Segment Start: Supplied entries

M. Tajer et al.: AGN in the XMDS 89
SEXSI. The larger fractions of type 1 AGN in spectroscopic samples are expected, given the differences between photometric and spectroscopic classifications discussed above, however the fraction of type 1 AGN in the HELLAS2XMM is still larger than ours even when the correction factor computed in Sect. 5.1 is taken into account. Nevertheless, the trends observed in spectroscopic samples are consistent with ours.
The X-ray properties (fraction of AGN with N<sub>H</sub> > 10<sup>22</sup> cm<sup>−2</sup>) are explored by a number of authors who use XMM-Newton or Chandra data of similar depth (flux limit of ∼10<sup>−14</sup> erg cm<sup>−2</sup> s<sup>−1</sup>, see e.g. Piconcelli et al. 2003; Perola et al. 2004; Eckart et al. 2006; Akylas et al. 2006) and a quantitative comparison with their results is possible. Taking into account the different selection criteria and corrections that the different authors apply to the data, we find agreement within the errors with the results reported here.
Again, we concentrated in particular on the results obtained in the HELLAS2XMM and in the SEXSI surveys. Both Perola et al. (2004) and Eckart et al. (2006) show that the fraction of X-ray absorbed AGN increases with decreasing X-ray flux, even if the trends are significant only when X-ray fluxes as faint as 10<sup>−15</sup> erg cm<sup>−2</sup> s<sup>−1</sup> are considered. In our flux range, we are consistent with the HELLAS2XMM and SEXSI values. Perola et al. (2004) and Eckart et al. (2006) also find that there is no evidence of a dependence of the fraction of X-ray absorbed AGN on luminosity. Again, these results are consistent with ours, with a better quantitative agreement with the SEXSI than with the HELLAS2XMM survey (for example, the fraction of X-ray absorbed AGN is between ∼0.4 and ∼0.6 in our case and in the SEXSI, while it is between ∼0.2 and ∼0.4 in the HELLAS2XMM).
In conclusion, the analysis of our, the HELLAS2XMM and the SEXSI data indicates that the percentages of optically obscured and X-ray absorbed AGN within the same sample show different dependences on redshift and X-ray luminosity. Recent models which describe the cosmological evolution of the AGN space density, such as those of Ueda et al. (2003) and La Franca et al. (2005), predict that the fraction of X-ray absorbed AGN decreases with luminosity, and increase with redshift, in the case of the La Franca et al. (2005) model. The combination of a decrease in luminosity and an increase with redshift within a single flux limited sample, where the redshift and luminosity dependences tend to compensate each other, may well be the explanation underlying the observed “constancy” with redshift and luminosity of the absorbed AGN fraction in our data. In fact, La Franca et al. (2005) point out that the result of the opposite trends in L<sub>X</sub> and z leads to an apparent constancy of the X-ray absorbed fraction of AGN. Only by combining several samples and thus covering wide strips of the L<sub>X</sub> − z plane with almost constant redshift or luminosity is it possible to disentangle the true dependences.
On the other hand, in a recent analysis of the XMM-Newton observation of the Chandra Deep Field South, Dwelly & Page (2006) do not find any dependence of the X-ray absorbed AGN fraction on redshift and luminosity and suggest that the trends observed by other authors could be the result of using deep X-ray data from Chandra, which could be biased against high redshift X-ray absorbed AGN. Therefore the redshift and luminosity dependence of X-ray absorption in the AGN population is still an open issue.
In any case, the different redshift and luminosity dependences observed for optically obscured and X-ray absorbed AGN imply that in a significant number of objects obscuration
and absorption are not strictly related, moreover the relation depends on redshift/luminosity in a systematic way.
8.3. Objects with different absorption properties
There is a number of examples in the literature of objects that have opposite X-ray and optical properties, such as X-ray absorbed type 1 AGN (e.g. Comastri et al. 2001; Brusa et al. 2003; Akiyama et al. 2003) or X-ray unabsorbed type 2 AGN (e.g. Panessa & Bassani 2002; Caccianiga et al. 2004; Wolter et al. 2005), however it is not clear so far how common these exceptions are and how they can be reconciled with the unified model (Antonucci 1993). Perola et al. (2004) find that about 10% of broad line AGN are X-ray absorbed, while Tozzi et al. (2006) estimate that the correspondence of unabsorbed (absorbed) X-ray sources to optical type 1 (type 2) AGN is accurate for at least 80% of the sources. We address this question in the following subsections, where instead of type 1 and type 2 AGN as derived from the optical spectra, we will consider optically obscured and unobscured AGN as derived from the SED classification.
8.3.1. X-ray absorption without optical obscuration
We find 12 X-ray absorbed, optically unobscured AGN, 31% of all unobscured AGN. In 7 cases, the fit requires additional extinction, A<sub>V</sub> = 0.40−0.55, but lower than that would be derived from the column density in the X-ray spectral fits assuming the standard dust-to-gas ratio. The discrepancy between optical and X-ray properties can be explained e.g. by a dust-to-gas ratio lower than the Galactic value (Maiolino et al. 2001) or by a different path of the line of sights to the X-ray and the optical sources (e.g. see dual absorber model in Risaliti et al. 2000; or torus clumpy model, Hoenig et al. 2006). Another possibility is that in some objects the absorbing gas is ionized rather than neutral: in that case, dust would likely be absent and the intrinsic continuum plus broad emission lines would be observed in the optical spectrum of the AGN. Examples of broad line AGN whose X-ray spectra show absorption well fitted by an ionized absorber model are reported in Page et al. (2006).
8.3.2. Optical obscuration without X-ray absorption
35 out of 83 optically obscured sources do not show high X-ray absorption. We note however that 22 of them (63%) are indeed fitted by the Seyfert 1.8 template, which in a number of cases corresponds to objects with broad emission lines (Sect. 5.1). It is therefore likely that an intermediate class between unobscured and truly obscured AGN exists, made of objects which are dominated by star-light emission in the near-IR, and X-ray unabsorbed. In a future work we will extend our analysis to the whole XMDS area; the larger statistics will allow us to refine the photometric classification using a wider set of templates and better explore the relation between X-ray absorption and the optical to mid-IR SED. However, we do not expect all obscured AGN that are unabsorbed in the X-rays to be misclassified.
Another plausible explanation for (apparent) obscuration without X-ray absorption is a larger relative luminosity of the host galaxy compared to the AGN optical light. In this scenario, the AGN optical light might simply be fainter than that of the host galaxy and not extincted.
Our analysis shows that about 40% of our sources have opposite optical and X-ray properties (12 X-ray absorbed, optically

Segment End: Supplied entries
Segment Start: Supplied entries

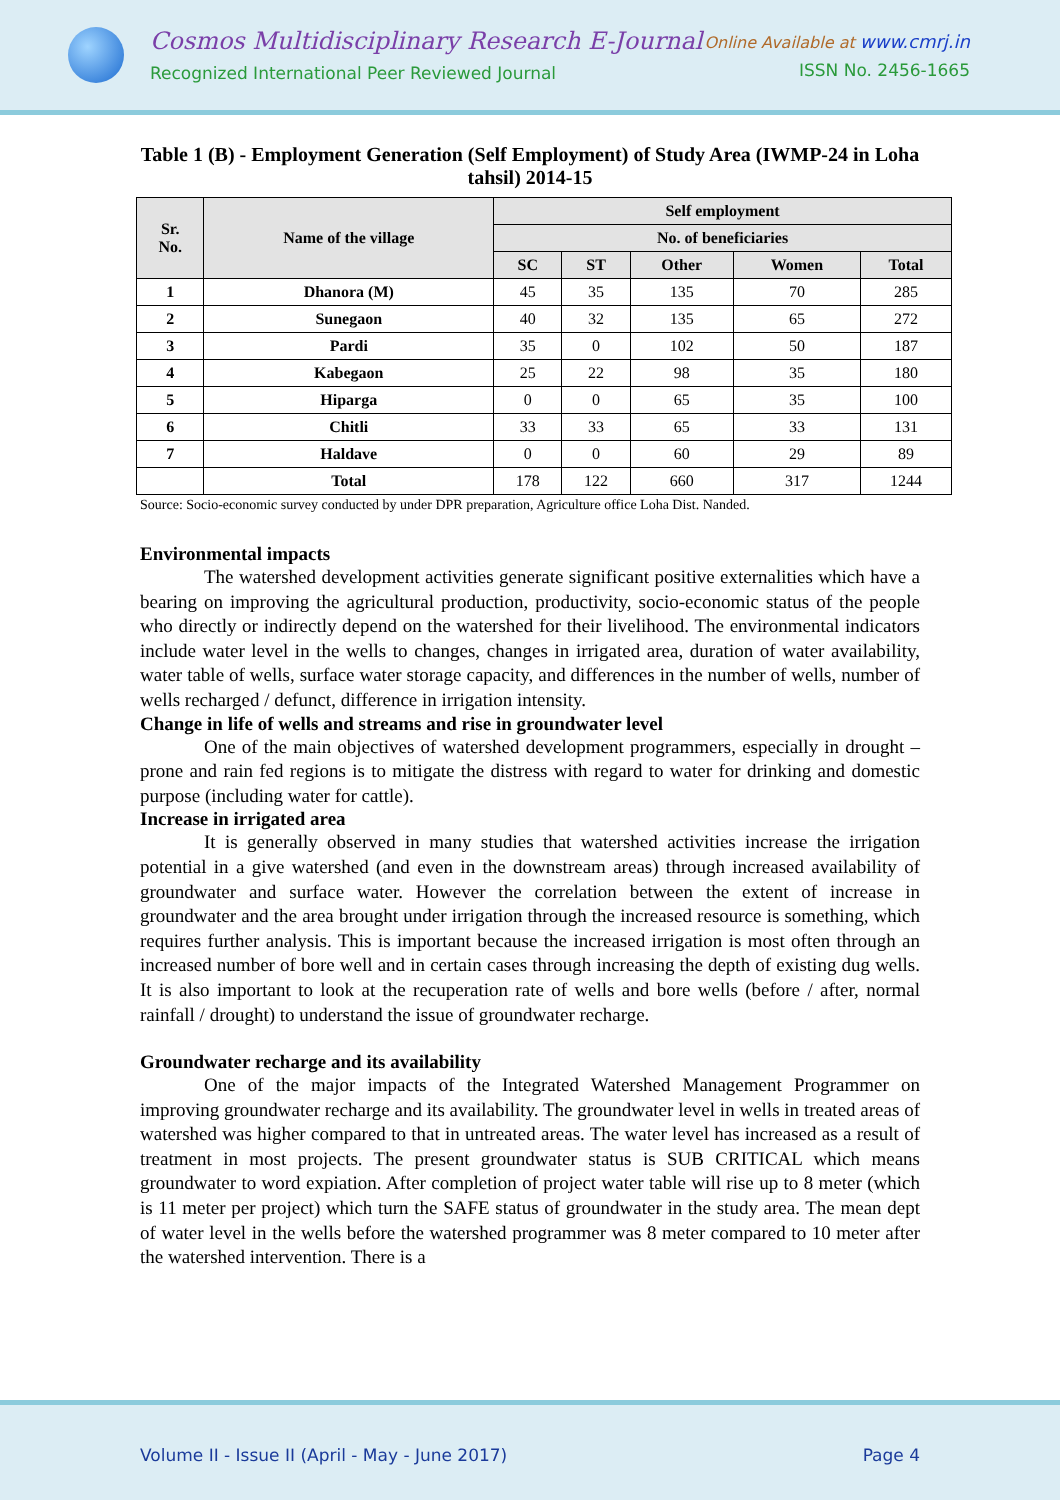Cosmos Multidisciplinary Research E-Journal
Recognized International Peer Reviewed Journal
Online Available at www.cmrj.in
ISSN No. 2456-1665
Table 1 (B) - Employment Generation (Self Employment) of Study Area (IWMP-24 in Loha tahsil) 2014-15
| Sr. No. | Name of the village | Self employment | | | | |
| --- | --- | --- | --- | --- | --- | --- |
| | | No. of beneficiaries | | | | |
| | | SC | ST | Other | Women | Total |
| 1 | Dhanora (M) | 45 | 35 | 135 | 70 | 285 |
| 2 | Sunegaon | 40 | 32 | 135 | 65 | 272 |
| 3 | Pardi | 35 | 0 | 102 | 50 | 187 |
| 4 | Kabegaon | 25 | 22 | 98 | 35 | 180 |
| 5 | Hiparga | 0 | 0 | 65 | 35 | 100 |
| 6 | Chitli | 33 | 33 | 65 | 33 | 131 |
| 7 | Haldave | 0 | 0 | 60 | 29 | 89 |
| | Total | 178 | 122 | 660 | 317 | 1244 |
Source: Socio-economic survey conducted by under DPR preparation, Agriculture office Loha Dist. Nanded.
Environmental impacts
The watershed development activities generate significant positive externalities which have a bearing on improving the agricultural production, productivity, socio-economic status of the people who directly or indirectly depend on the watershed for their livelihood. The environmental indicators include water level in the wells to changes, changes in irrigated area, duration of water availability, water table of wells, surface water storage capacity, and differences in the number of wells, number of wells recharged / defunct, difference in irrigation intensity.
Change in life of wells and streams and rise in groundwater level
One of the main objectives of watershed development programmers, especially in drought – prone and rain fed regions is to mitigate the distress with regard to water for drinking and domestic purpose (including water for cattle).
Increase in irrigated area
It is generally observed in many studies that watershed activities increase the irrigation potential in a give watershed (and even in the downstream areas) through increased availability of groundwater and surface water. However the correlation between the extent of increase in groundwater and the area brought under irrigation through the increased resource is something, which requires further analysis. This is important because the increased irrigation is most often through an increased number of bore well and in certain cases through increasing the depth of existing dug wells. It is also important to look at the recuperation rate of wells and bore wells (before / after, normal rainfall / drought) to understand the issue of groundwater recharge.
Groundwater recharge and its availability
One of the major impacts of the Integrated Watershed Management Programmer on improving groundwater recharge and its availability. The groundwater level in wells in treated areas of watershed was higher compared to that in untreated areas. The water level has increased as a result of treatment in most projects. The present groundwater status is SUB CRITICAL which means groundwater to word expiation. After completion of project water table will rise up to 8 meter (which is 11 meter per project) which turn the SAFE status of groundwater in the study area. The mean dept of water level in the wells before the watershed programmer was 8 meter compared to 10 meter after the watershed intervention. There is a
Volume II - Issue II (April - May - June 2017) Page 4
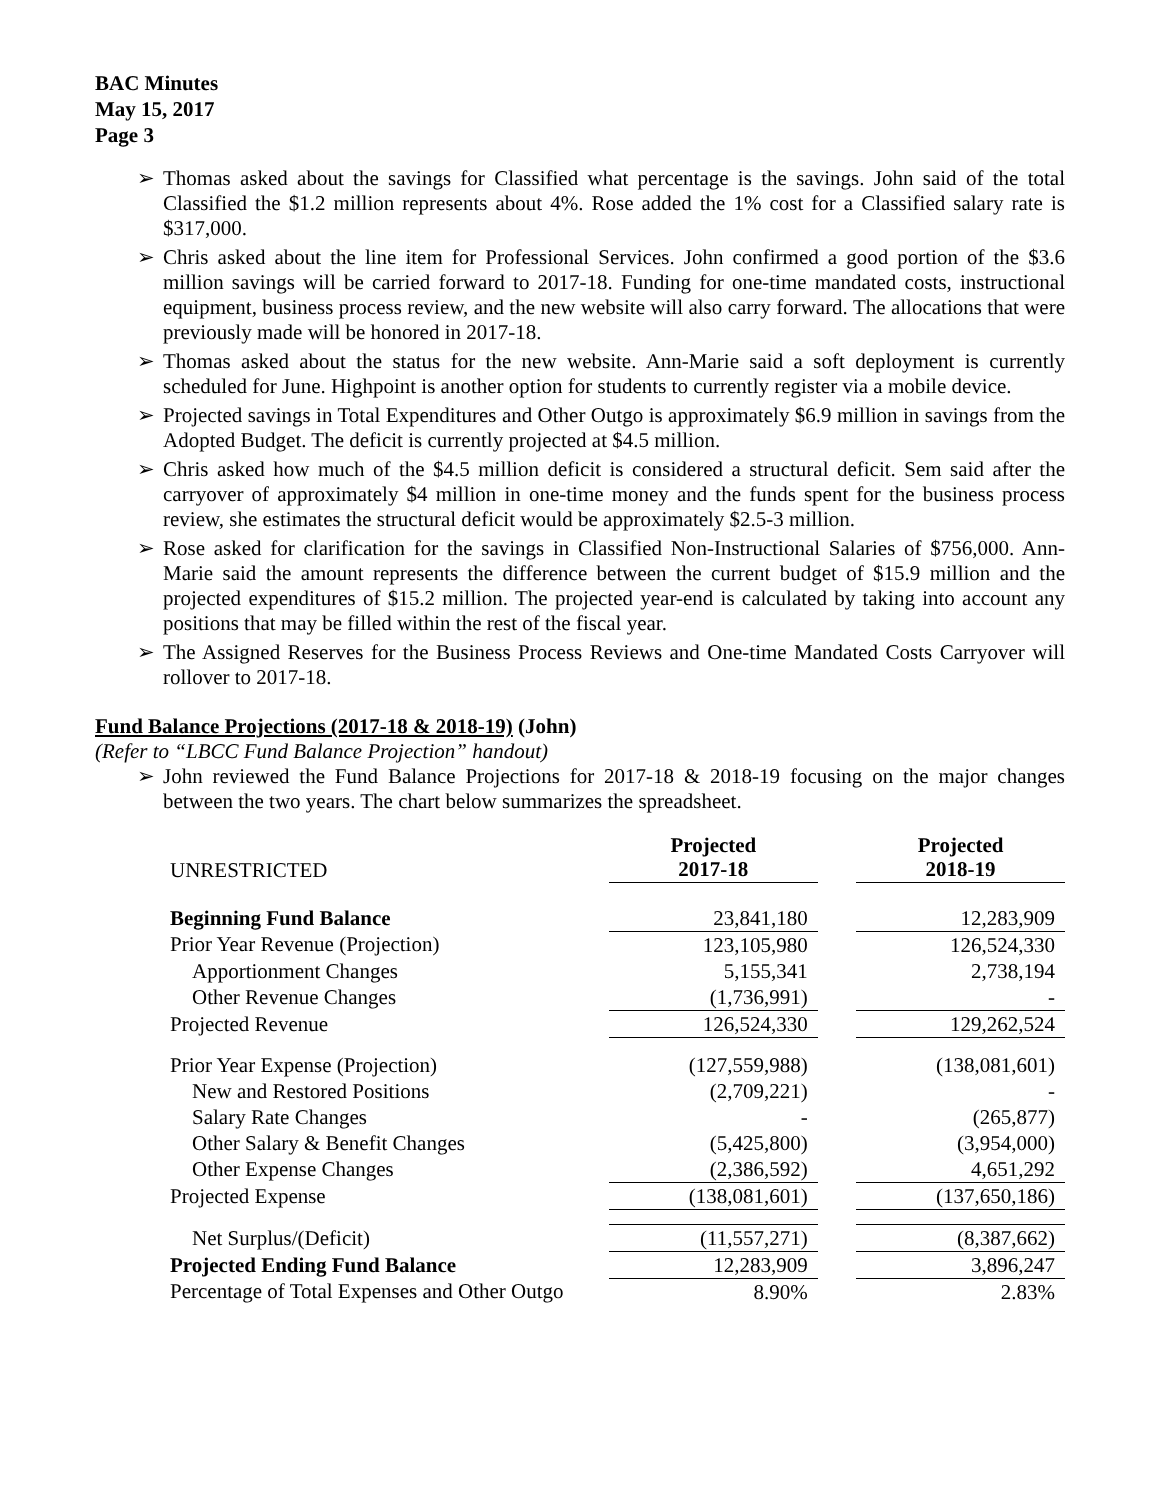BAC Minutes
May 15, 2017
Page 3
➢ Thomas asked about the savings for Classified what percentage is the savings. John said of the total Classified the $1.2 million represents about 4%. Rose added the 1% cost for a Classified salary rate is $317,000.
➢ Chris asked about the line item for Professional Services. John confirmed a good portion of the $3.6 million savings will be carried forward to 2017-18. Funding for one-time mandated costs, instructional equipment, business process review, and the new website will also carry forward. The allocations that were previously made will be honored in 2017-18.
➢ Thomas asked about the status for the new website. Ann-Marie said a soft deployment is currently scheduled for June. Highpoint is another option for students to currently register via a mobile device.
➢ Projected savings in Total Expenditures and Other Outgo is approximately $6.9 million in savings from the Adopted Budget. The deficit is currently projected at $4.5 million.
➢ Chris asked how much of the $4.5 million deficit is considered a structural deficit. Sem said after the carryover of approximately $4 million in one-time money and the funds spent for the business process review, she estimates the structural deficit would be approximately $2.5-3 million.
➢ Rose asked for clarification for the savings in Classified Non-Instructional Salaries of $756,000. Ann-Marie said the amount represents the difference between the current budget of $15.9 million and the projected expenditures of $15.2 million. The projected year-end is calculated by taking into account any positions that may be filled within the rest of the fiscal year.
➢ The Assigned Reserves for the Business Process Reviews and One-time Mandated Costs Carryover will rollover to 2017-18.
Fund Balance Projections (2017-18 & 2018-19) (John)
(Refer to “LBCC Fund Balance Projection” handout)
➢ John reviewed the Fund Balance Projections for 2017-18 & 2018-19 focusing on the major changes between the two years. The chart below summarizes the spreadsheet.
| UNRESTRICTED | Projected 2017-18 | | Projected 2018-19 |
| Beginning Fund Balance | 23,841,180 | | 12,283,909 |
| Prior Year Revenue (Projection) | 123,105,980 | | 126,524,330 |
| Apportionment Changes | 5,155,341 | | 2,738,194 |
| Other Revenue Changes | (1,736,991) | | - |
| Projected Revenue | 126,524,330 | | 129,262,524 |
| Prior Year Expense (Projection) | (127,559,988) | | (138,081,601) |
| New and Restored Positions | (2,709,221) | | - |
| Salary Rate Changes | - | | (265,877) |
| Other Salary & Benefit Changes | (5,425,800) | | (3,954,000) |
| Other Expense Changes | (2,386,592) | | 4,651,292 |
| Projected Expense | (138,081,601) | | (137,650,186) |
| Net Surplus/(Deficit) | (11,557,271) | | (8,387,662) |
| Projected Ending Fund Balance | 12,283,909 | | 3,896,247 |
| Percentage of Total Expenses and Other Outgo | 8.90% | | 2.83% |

Segment End: Supplied entries

_Work request_:
Among the lines above, count those containing "Prior" and give only that count.

_Response area_:
2